Günümüzde bilgisayar kullanımı hızla yaygınlaşırken, özellikle masa başı çalışanlarda dirsekler de bir anda değil, zaman içerisinde, yavaş yavaş yıpranıyor. Uzun saatler bilgisayar karşısında çalışanlarda; bel, boyun, omuz ve sırt ağrılarının yanı sıra artık dirsek ağrılarına da sıkça rastlanıyor. Prof. Dr. Taner Güneş, çalışma sırasında oturuş pozisyonundan, ekran, masa ve koltuğun yüksekliğine, maus'u tutuş şeklinden dirseklerin konumuna dek birçok ergonomik kurala dikkat edilmemesinin bu hastalıklara kolayca zemin hazırladığını belirterek "Biz buna aşırı kullanım yaralanmaları diyoruz. Yani bunun anlamı; kolun özellikle dirsekten aşağı, elin aynı pozisyonda kalmasından kaynaklanan sorunlar. Eğer oturma ve bilgisayar pozisyonu ergonomik olarak uygun değilse; bu durum kolun ve elin sürekli, çok da uygun olmayan pozisyonda tutulması ve o pozisyonda çalışmasına, özellikle ön kol ve el kaslarının uzun süre kasılı halde kalmasına, bu durum da dirsekten köken alan kaslarda aşırı yorgunluğa sebep oluyor. Aşırı kullanım nedeniyle de dejenerasyon dediğimiz bozulma süreci ortaya çıkıyor" diye konuşuyor.

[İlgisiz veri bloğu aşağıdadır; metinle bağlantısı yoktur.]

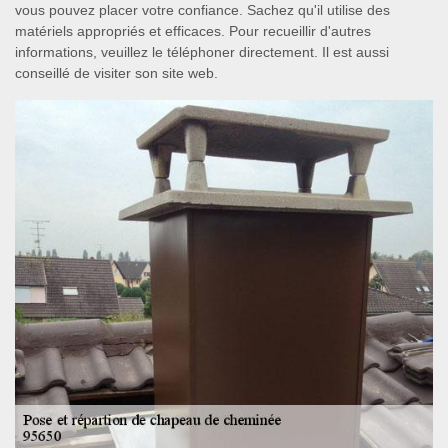
vous pouvez placer votre confiance. Sachez qu'il utilise des
matériels appropriés et efficaces. Pour recueillir d'autres
informations, veuillez le téléphoner directement. Il est aussi
conseillé de visiter son site web.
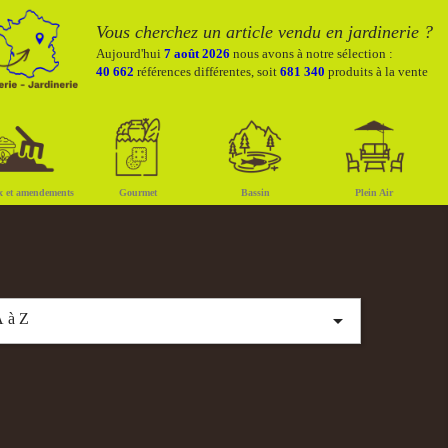
Vous cherchez un article vendu en jardinerie ?
Aujourd'hui
7 août 2026
nous avons à notre sélection :
40 662
références différentes, soit
681 340
produits à la vente
x et amendements
Gourmet
Bassin
Plein Air

 à Z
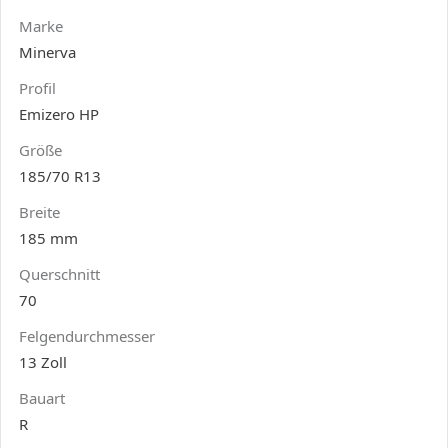
Marke
Minerva
Profil
Emizero HP
Größe
185/70 R13
Breite
185 mm
Querschnitt
70
Felgendurchmesser
13 Zoll
Bauart
R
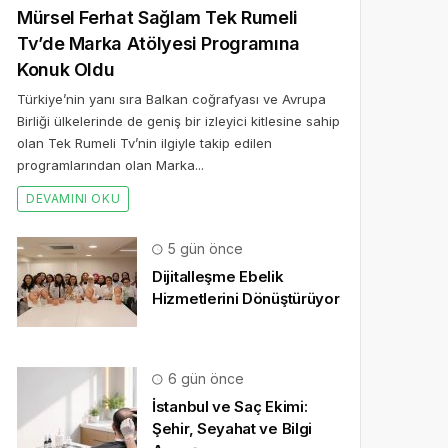
Mürsel Ferhat Sağlam Tek Rumeli
Tv’de Marka Atölyesi Programına
Konuk Oldu
Türkiye’nin yanı sıra Balkan coğrafyası ve Avrupa
Birliği ülkelerinde de geniş bir izleyici kitlesine sahip
olan Tek Rumeli Tv’nin ilgiyle takip edilen
programlarından olan Marka...
DEVAMINI OKU
5 gün önce
Dijitalleşme Ebelik
Hizmetlerini Dönüştürüyor
6 gün önce
İstanbul ve Saç Ekimi:
Şehir, Seyahat ve Bilgi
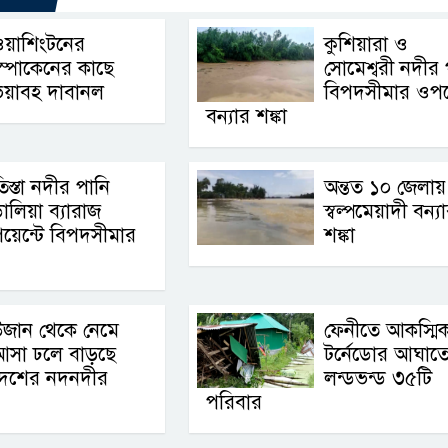
ওয়াশিংটনের
কুশিয়ারা ও
্পোকেনের কাছে
সোমেশ্বরী নদীর 
ভয়াবহ দাবানল
বিপদসীমার ওপর
বন্যার শঙ্কা
িস্তা নদীর পানি
অন্তত ১০ জেলায়
ালিয়া ব্যারাজ
স্বল্পমেয়াদী বন্য
য়েন্টে বিপদসীমার
শঙ্কা
উজান থেকে নেমে
ফেনীতে আকস্মি
আসা ঢলে বাড়ছে
টর্নেডোর আঘাত
দেশের নদনদীর
লন্ডভন্ড ৩৫টি
পরিবার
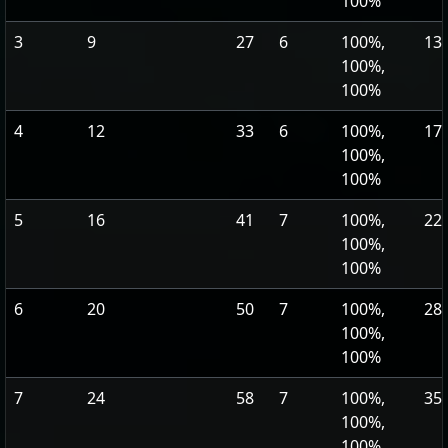
100%
3
9
27
6
100%,
13,
100%,
100%
4
12
33
6
100%,
17,
100%,
100%
5
16
41
7
100%,
22,
100%,
100%
6
20
50
7
100%,
28,
100%,
100%
7
24
58
7
100%,
35,
100%,
100%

Tedavide gecikmemek çok önemli
Dirseklerde yıpranmanın, yanlış duruş ve çalışma koşulları dolayısıyla yıllar içerisinde ortaya çıktığını, bu nedenle tedavisinin de zaman alabildiğini belirten Prof. Dr. Taner Güneş, tedavide gecikilmemesinin ve erken dönemde müdahale edilmesinin çok önemli olduğunun altını çiziyor. Zira geç kalındığında bazen tedavi cevap vermeyip tekrarlamak gerekebiliyor. Tedavide basamak basamak ilerlendiğini belirten Prof. Dr. Taner Güneş süreci şöyle özetliyor: "Öncelikle hastanın ağrısını giderebilecek, oradaki enflamasyon denen süreci azaltacak ilaçlar kullanıyoruz. Ama beraberinde başlangıçtan itibaren egzersiz programları veriyoruz. Amaç kasın hem güçlenmesi hem bozulma sürecinin geriye çevrilmesi. Tabi bu arada hastanın günlük hayatta yaptığı yanlış hareketlerden de kaçınması, ergonomik kurallara uygun hareket etmesi gerekiyor. Tedaviden sonuç alırsak günlük yaşam kalitesi de yükseliyor. Ama şikayetleri devam ediyorsa sırasıyla enjeksiyon, prp ya da şok tedavi denen yöntemler uyguluyoruz. Hastaların yüzde 10-20'sinde cerrahi operasyon uygulamak gerekiyor."